Falls from play equipment are the most common cause of playground-related injuries, including concussions. One way to reduce the risk of head injuries from falls is to use impact attenuation surfacing on playgrounds. Impact attenuation surfacing is designed to absorb impact and reduce the risk of injury when a child falls from playground equipment. This type of surfacing can include materials such as impact certified loosefill (woodchip, bark, sand, pea gravel) or certified synthetics including rubber tiles, or poured-in-place rubber.
It's important to note that impact attenuation surfacing is just one of many factors that can help reduce the risk of concussions and other playground-related injuries. Other factors include proper maintenance of equipment, proper use of equipment, and adult supervision.
As a parent or caregiver, it's essential to be able to detect the signs of a concussion in a child who has had a head injury in a playground. Symptoms of a concussion can occur immediately after the injury or may not appear until hours or days later.
The signs and symptoms of a concussion may include:
Headache or a feeling of pressure in the head
Temporary loss of consciousness
Confusion or feeling as if in a fog.
Amnesia surrounding the traumatic event.
Dizziness or "seeing stars”.
Ringing in the ears
Nausea or vomiting
Slurred speech or other changes in speech
Fatigue or feeling sluggish.
Irritability, depression, or mood changes
Difficulty with memory or concentration
Sensitivity to light or noise
In small children you may also observe the following:
A dazed appearance
Loss of balance
If you notice any of these symptoms in your child after they have had a head injury in a playground, seek medical attention immediately. The severity of traumatic brain injuries is not always immediately apparent, and a prompt medical evaluation may prevent a worsening condition.Remember that a concussion can have serious consequences, so it's important not to take any chances.

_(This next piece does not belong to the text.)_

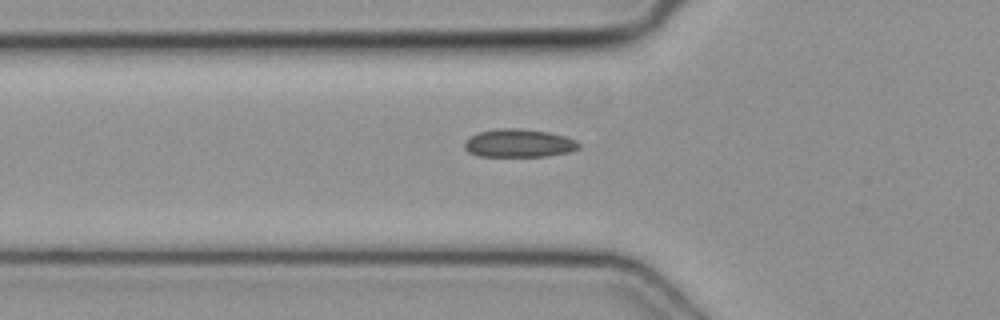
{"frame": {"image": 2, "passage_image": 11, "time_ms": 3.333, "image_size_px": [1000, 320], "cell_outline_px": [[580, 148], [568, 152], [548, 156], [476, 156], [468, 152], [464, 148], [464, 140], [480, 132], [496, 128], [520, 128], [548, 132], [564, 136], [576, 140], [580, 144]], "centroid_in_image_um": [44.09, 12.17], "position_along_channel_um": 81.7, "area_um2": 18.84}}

How is a concussion diagnosed? To diagnose a concussion, your child's doctor will conduct a physical examination and ask questions about the injury. Based on their findings, they may perform some or all of the following:
Assess balance, coordination, and reflexes
Check your child's hearing and vision
Test your child's strength and sensation
Evaluate your child's cognitive function, including memory and concentration
Conduct imaging tests
If your child experiences severe symptoms such as seizures or vomiting, or if their symptoms worsen, the doctor may recommend imaging tests. MRIs are often preferred for children because they involve less radiation exposure. However, in certain cases, a CT scan may be necessary.
In conclusion, concussions can occur in playgrounds, and parents or caregivers must take precautions to protect their children. Using impact attenuation surfacing is an effective way to reduce the risk of head injuries from falls, but it is important to remember that it is just one part of a comprehensive approach to playground safety.
By being aware of the risks and taking steps to mitigate them, we can help ensure that our children have a safe and enjoyable time in the playground.